▸ Input data:
▬▬▬▬▬▬▬▬▬▬
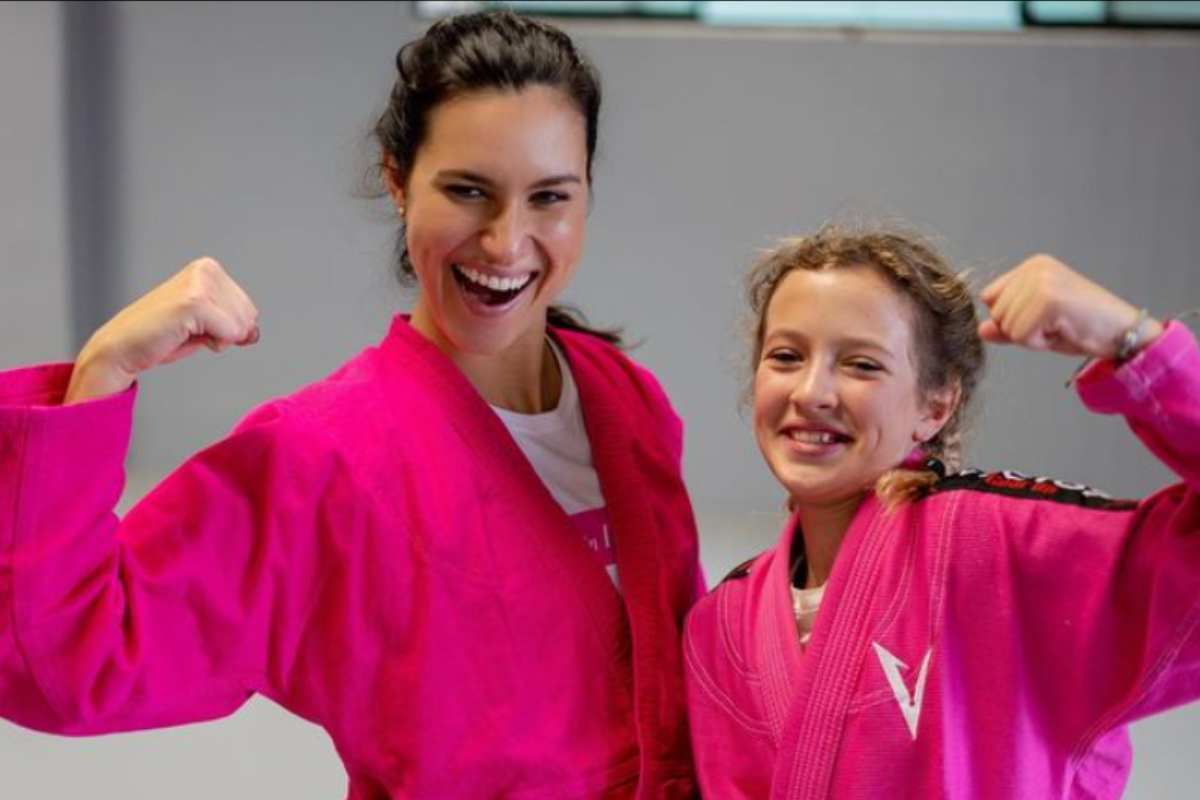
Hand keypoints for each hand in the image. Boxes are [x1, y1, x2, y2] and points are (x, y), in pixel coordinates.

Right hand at [65, 257, 259, 403]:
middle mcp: (206, 269)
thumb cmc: (161, 336)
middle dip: (224, 334)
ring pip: (241, 327)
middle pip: (249, 317)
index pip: (249, 310)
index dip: (227, 329)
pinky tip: (184, 334)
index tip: (194, 325)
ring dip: (216, 339)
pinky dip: (212, 343)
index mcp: (209, 269)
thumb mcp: (207, 326)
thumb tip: (254, 333)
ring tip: (184, 331)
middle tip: (187, 331)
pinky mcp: (195, 302)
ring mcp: (200, 283)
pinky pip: (230, 334)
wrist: (121, 347)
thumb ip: (235, 324)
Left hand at [979, 254, 1162, 358]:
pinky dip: (1039, 342)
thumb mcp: (1036, 326)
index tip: (1044, 317)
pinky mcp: (1049, 300)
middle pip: (995, 313)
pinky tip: (1064, 330)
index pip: (990, 297)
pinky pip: (1021, 335)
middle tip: (1055, 324)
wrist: (1123, 332)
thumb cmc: (1083, 327)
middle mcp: (1035, 268)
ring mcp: (1042, 281)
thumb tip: (981, 329)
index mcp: (1032, 266)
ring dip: (1031, 336)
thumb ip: (1006, 326)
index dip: (1011, 317)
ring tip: (1060, 326)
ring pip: (1006, 325)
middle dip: (1021, 329)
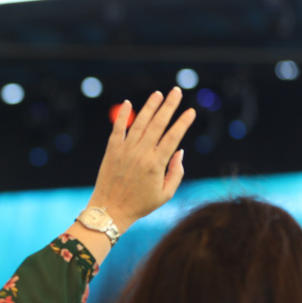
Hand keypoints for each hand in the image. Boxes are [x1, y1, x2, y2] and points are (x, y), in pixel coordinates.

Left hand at [89, 88, 196, 230]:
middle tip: (177, 91)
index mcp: (156, 164)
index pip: (173, 137)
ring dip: (149, 106)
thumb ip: (176, 172)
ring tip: (158, 93)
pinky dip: (122, 115)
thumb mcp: (165, 194)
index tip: (191, 111)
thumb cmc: (140, 205)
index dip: (183, 122)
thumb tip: (179, 151)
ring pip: (139, 123)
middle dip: (169, 106)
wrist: (110, 211)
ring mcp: (124, 151)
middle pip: (157, 124)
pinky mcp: (111, 151)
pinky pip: (117, 129)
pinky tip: (127, 102)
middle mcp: (140, 154)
▬▬▬▬▬▬▬▬▬▬
▸ Your instructions:
Every line from the one that contains "ring pip: (139, 123)" down to and including the last line of the records above must be set down exactly, with nothing else.

▸ Response to this task:
ring pip: (139, 123)
middle dip: (169, 106)
wrist: (110, 211)
ring mcp: (124, 151)
middle pip: (157, 124)
pinky mcp: (111, 151)
pinky pip: (117, 129)
pinky tip: (127, 102)
middle mcp: (140, 154)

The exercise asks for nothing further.